◆ THE TASK
Set the entries down once more, exactly as they are worded.

◆ DATA FOR ANALYSIS

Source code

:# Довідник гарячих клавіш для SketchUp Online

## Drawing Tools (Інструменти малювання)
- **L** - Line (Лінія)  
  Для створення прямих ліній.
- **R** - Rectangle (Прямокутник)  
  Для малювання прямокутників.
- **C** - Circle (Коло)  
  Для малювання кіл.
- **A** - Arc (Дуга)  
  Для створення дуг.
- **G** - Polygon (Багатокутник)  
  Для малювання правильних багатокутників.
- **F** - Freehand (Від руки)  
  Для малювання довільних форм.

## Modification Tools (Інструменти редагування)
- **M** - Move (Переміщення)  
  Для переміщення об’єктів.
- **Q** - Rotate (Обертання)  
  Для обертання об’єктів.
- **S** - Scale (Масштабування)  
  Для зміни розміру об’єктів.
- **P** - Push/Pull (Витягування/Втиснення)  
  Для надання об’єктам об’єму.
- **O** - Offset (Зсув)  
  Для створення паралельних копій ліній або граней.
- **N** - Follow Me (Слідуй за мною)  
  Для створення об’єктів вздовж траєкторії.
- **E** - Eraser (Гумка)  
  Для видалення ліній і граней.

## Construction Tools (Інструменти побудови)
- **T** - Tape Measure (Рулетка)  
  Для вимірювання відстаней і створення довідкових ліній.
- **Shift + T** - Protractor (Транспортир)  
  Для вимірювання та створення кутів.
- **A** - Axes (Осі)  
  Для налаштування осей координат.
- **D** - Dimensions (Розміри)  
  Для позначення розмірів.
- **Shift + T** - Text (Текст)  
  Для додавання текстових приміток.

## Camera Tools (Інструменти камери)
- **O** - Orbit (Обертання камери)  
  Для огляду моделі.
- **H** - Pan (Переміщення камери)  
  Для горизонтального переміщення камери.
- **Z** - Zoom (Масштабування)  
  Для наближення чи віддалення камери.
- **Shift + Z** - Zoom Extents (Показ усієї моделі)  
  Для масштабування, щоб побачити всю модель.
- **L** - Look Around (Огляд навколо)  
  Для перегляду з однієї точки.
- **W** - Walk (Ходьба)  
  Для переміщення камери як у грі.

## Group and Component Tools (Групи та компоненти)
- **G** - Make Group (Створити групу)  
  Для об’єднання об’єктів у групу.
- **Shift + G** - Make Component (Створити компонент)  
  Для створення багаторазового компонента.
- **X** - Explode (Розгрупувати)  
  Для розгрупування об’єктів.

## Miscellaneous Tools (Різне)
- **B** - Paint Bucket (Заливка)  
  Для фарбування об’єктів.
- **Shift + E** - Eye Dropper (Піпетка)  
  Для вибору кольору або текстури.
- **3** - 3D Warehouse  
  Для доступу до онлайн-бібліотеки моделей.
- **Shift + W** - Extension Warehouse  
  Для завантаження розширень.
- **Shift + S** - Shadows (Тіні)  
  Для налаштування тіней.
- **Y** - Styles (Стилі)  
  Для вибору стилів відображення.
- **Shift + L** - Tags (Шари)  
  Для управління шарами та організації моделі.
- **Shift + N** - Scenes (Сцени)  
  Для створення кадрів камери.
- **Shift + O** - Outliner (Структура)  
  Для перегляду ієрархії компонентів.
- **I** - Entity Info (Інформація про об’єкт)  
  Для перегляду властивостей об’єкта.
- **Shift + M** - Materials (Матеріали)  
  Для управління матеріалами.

◆ SOLUTION FOR THIS PROBLEM
Source code

:# Довідник гарячих клавіш для SketchUp Online

## Drawing Tools (Інструменти малювання)
- **L** - Line (Лінія)  
  Для створення прямих ліній.
- **R** - Rectangle (Прямокутник)  
  Для малювання прямокутників.
- **C** - Circle (Коло)  
  Для малювання кіл.
- **A** - Arc (Дуга)  
  Для створення дуг.
- **G** - Polygon (Багатокутник)  
  Для малювання правильних багатокутників.
- **F** - Freehand (Від руки)  
  Для малювання довільних форм.

## Modification Tools (Інструменти редагування)
- **M** - Move (Переміщення)  
  Для переміщення об’єктів.
- **Q** - Rotate (Обертання)  
  Для обертання об’єктів.
- **S** - Scale (Масштабування)  
  Для зміни розміру об’єктів.
- **P** - Push/Pull (Витягування/Втиснення)  
  Для надання об’єктам об’єму.
- **O** - Offset (Зсув)  
  Для створення паралельних копій ліній або граней.
- **N** - Follow Me (Слідуй за мною)  
  Для створення об’єктів вздовж траєкторії.
- **E** - Eraser (Гумка)  
  Для видалення ліній і граней.

## Construction Tools (Інструменти побудови)
- **T** - Tape Measure (Рулетка)  
  Для вимірювання відстаней і створення довідкових ліній.
- **Shift + T** - Protractor (Транспортир)  
  Для вимірювання та створення кутів.
- **A** - Axes (Осі)  
  Для налаштування осей координат.
- **D** - Dimensions (Розміри)  
  Для позначення розмірів.
- **Shift + T** - Text (Текст)  
  Для додавання текстових приміток.

## Camera Tools (Інструменти камери)
- **O** - Orbit (Обертання камери)  
  Для огляду моделі.
- **H** - Pan (Переміщення камери)  
  Для горизонтального переміщення камери.
- **Z** - Zoom (Масштабування)  
  Для наближення чи віддалення камери.
- **Shift + Z** - Zoom Extents (Показ усієї моделі)  
  Для масштабування, щоб побачити всю модель.
- **L** - Look Around (Огляд навколо)  
  Для перегляду з однієї точки.
- **W** - Walk (Ходьба)  
  Для переміщення камери як у грі.

## Group and Component Tools (Групи та компоненти)
- **G** - Make Group (Створити групу)  
  Для об’єднання об’єктів у групу.
- **Shift + G** - Make Component (Створити компонент)  
  Для створення багаторазового компонента.
- **X** - Explode (Розгрупувати)  
  Для розгрупування об’єктів.

## Miscellaneous Tools (Різне)
- **B** - Paint Bucket (Заливка)  
  Для фарбування об’єктів.
- **Shift + E** - Eye Dropper (Піпетка)  
  Для вибору кольору або текстури.
- **3** - 3D Warehouse  
  Для доступу до онлайн-бібліотеки моделей.
- **Shift + W** - Extension Warehouse  
  Для завантаження розширень.
- **Shift + S** - Shadows (Тіні)  
  Для налаштування тіней.
- **Y** - Styles (Стилі)  
  Для вибору стилів відображення.
- **Shift + L** - Tags (Шари)  
  Для управління шарами та організації моделі.
- **Shift + N** - Scenes (Сцени)  
  Для створення кадрів камери.
- **Shift + O** - Outliner (Структура)  
  Для перегляду ієрархії компонентів.
- **I** - Entity Info (Інформація про об’єкт)  
  Для перегляду властивостей об’єкта.
- **Shift + M** - Materials (Матеріали)  
  Для управління матеріалами.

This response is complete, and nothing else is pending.